I had just pulled out of my driveway this morning when I noticed a woman and child walking toward their car in our parking lot. I stopped and lowered my window. Can I help you? I asked.
I was hoping to find someone, but I must be too early.
The office doesn’t open for another half hour, but maybe I can help you. I live here, and sometimes they let me help out in the sales office. It’s hot out here. Shall we go inside and get you some information?
Thanks, she said. That would be great.
As we chatted about the various models and her housing needs, she asked how long I had lived here.
Almost three years, I told her. “Wait, what’s today’s date? It’s Aug. 30, isn’t it?” She nodded.

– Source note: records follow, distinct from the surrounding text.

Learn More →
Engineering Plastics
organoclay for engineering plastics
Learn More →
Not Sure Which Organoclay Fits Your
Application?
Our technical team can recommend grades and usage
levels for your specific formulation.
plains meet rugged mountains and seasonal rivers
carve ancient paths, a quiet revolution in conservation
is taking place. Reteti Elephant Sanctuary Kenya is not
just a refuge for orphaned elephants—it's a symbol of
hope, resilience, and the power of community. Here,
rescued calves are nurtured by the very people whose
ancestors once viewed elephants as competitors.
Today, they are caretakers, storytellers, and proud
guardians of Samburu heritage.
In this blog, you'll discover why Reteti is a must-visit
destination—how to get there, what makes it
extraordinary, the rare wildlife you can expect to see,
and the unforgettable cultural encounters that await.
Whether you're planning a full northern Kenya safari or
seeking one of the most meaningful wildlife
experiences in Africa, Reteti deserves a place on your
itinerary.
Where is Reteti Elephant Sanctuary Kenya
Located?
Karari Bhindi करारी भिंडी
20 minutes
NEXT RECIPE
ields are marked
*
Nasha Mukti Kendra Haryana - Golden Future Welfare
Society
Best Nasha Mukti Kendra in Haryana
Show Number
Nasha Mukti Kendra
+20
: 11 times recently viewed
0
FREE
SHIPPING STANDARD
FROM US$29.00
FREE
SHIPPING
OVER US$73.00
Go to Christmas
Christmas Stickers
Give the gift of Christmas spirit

“I signed the contract to buy my home exactly three years ago today.”
Then Kathy arrived and took over. I left, pondering all that has happened in those three years. I’ve tried to condense a jumble of thoughts and memories into this one list.
The Top 5 Lessons I’ve Learned at Maples at the Sonatas
5. Decorating is more fun than I realized, and I’m not as bad at it as I feared. If you had told me three years ago that I would spend three years decorating my new home, I wouldn’t have believed you. I didn’t fully realize until I got here that upsizing my home—rather than downsizing, as my neighbors did—would create so many opportunities for creativity. Adding furniture, accessories, accent colors, area rugs—it has all been fun, though expensive.
4. More responsibility is not necessarily a bad thing. If you had told me three years ago that today I would be trying to sell a home here, I wouldn’t have believed you. If you had told me that I would be serving as our community’s resident trustee, I wouldn’t have believed that either. I fell into both roles and, most of the time, that’s a good thing. Both are challenging and rewarding; both have taught me a lot.
3. A person can never have too many friends. If you had told me three years ago that I needed more friends, I wouldn’t have believed you. I wrote about the joyous surprise of building friendships with my neighbors in this post. It turns out that the ties that bind are made of elastic. My circle of friends keeps stretching.
(tied for first place)
1. Do not fear change. The words are so easy to type and so hard to live out. But looking back, the one constant in my time here has been change, or, to use its other name, growth. The physical growth of our neighborhood has been astounding, much more than I ever anticipated. As the construction gates moved back time and again, more houses and more residents have become a way of life. From the little things, like wearing name tags at our social events, to the big things, like the new quad going up next door to me, I try to make my peace with it all. Sometimes, I am even able to embrace it.
1. Try not to take things for granted. Again, the words are much easier to type than to live out. But I keep trying to acquire a habit of gratitude. I realize that I have stumbled into a very special place to live and very special people to share it with. It is all much more than I deserve. And for that, I am grateful, especially today.